Job
Return the source text of every item below verbatim, character for character, with no changes of any kind.

[[ Entries supplied, beginning ]]

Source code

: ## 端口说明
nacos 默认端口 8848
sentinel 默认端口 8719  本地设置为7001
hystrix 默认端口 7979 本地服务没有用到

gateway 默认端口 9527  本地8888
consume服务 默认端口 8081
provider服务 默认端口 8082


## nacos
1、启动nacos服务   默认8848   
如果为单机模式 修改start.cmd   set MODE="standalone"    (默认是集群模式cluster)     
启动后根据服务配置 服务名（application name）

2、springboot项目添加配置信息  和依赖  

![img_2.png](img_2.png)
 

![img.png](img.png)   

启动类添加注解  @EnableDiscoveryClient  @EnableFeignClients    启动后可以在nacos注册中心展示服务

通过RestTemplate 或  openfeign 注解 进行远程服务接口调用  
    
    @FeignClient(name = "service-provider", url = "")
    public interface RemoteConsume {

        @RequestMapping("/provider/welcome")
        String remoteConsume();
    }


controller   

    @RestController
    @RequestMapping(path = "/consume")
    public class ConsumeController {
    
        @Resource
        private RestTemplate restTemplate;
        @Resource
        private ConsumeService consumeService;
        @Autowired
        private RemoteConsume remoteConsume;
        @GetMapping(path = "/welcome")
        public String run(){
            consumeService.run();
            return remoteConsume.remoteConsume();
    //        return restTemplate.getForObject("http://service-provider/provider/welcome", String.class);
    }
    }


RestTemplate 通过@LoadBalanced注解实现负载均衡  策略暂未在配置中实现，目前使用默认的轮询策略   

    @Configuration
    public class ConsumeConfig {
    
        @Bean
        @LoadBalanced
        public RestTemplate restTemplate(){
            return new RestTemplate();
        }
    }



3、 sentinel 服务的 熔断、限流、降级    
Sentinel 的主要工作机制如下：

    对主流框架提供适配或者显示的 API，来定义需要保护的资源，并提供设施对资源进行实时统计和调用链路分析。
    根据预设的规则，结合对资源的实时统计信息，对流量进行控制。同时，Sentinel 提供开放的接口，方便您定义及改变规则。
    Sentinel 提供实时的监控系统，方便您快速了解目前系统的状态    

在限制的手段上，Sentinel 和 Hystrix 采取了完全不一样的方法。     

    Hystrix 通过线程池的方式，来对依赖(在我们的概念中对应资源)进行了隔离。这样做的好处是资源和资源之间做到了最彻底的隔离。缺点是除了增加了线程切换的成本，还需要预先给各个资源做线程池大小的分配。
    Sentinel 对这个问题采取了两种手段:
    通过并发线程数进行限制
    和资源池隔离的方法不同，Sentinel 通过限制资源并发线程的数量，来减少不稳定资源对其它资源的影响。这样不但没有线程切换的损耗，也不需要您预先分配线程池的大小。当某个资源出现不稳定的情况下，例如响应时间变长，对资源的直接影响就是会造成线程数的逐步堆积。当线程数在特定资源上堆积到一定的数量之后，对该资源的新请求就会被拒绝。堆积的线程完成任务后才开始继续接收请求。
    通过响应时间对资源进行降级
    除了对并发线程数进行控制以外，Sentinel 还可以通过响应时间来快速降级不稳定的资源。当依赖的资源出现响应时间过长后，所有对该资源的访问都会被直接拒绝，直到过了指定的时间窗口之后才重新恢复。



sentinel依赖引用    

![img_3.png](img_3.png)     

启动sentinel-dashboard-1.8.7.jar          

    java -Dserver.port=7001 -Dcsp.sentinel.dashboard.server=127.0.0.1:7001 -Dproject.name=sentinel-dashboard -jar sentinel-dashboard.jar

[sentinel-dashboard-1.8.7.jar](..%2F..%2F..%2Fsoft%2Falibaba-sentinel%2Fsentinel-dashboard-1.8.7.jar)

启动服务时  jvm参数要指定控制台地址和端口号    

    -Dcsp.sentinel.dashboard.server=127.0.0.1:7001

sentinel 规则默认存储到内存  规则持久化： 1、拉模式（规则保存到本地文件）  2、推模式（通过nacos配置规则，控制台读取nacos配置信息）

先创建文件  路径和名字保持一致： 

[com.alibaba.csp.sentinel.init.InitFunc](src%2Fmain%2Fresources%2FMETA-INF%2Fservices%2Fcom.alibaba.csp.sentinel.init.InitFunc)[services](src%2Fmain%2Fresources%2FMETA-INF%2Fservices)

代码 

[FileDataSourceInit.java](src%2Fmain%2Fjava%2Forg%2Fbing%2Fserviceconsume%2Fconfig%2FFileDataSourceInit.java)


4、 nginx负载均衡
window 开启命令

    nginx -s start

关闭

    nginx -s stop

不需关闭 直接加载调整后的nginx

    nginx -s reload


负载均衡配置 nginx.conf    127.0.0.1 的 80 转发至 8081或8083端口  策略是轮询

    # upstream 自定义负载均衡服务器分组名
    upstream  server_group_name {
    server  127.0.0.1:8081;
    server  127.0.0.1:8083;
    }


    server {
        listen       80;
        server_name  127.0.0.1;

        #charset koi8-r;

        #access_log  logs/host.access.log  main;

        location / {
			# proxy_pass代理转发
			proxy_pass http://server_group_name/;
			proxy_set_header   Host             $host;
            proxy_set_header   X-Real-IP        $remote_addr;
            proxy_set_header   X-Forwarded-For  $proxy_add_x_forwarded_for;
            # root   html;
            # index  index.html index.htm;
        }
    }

[[ Entries supplied, end ]]

Answer box
Source code

: ## 端口说明
nacos 默认端口 8848
sentinel 默认端口 8719  本地设置为7001
hystrix 默认端口 7979 本地服务没有用到

gateway 默认端口 9527  本地8888
consume服务 默认端口 8081
provider服务 默认端口 8082


## nacos
1、启动nacos服务   默认8848   
如果为单机模式 修改start.cmd   set MODE="standalone"    (默认是集群模式cluster)     
启动后根据服务配置 服务名（application name）

2、springboot项目添加配置信息  和依赖  

![img_2.png](img_2.png)
 

![img.png](img.png)   

启动类添加注解  @EnableDiscoveryClient  @EnableFeignClients    启动后可以在nacos注册中心展示服务

通过RestTemplate 或  openfeign 注解 进行远程服务接口调用  
    
    @FeignClient(name = "service-provider", url = "")
    public interface RemoteConsume {

        @RequestMapping("/provider/welcome")
        String remoteConsume();
    }


controller   

    @RestController
    @RequestMapping(path = "/consume")
    public class ConsumeController {
    
        @Resource
        private RestTemplate restTemplate;
        @Resource
        private ConsumeService consumeService;
        @Autowired
        private RemoteConsume remoteConsume;
        @GetMapping(path = "/welcome")
        public String run(){
            consumeService.run();
            return remoteConsume.remoteConsume();
    //        return restTemplate.getForObject("http://service-provider/provider/welcome", String.class);
    }
    }


RestTemplate 通过@LoadBalanced注解实现负载均衡  策略暂未在配置中实现，目前使用默认的轮询策略   

    @Configuration
    public class ConsumeConfig {
    
        @Bean
        @LoadBalanced
        public RestTemplate restTemplate(){
            return new RestTemplate();
        }
    }



3、 sentinel 服务的 熔断、限流、降级    
Sentinel 的主要工作机制如下：

    对主流框架提供适配或者显示的 API，来定义需要保护的资源，并提供设施对资源进行实时统计和调用链路分析。
    根据预设的规则，结合对资源的实时统计信息，对流量进行控制。同时，Sentinel 提供开放的接口，方便您定义及改变规则。
    Sentinel 提供实时的监控系统，方便您快速了解目前系统的状态    

在限制的手段上，Sentinel 和 Hystrix 采取了完全不一样的方法。     

    Hystrix 通过线程池的方式，来对依赖(在我们的概念中对应资源)进行了隔离。这样做的好处是资源和资源之间做到了最彻底的隔离。缺点是除了增加了线程切换的成本，还需要预先给各个资源做线程池大小的分配。
    Sentinel 对这个问题采取了两种手段:
    通过并发线程数进行限制
    和资源池隔离的方法不同，Sentinel 通过限制资源并发线程的数量，来减少不稳定资源对其它资源的影响。这样不但没有线程切换的损耗，也不需要您预先分配线程池的大小。当某个资源出现不稳定的情况下，例如响应时间变长，对资源的直接影响就是会造成线程数的逐步堆积。当线程数在特定资源上堆积到一定的数量之后，对该资源的新请求就会被拒绝。堆积的线程完成任务后才开始继续接收请求。
    通过响应时间对资源进行降级
    除了对并发线程数进行控制以外，Sentinel 还可以通过响应时间来快速降级不稳定的资源。当依赖的资源出现响应时间过长后，所有对该资源的访问都会被直接拒绝，直到过了指定的时间窗口之后才重新恢复。



sentinel依赖引用    

![img_3.png](img_3.png)     

启动sentinel-dashboard-1.8.7.jar          

    java -Dserver.port=7001 -Dcsp.sentinel.dashboard.server=127.0.0.1:7001 -Dproject.name=sentinel-dashboard -jar sentinel-dashboard.jar

[sentinel-dashboard-1.8.7.jar](..%2F..%2F..%2Fsoft%2Falibaba-sentinel%2Fsentinel-dashboard-1.8.7.jar)

启动服务时  jvm参数要指定控制台地址和端口号    

    -Dcsp.sentinel.dashboard.server=127.0.0.1:7001

sentinel 规则默认存储到内存  规则持久化： 1、拉模式（规则保存到本地文件）  2、推模式（通过nacos配置规则，控制台读取nacos配置信息）

先创建文件  路径和名字保持一致： 

[com.alibaba.csp.sentinel.init.InitFunc](src%2Fmain%2Fresources%2FMETA-INF%2Fservices%2Fcom.alibaba.csp.sentinel.init.InitFunc)[services](src%2Fmain%2Fresources%2FMETA-INF%2Fservices)

代码 

[FileDataSourceInit.java](src%2Fmain%2Fjava%2Forg%2Fbing%2Fserviceconsume%2Fconfig%2FFileDataSourceInit.java)


4、 nginx负载均衡
window 开启命令

    nginx -s start

关闭

    nginx -s stop

不需关闭 直接加载调整后的nginx

    nginx -s reload


负载均衡配置 nginx.conf    127.0.0.1 的 80 转发至 8081或8083端口  策略是轮询

    # upstream 自定义负载均衡服务器分组名
    upstream  server_group_name {
    server  127.0.0.1:8081;
    server  127.0.0.1:8083;
    }


    server {
        listen       80;
        server_name  127.0.0.1;

        #charset koi8-r;

        #access_log  logs/host.access.log  main;

        location / {
			# proxy_pass代理转发
			proxy_pass http://server_group_name/;
			proxy_set_header   Host             $host;
            proxy_set_header   X-Real-IP        $remote_addr;
            proxy_set_header   X-Forwarded-For  $proxy_add_x_forwarded_for;
            # root   html;
            # index  index.html index.htm;
        }
    }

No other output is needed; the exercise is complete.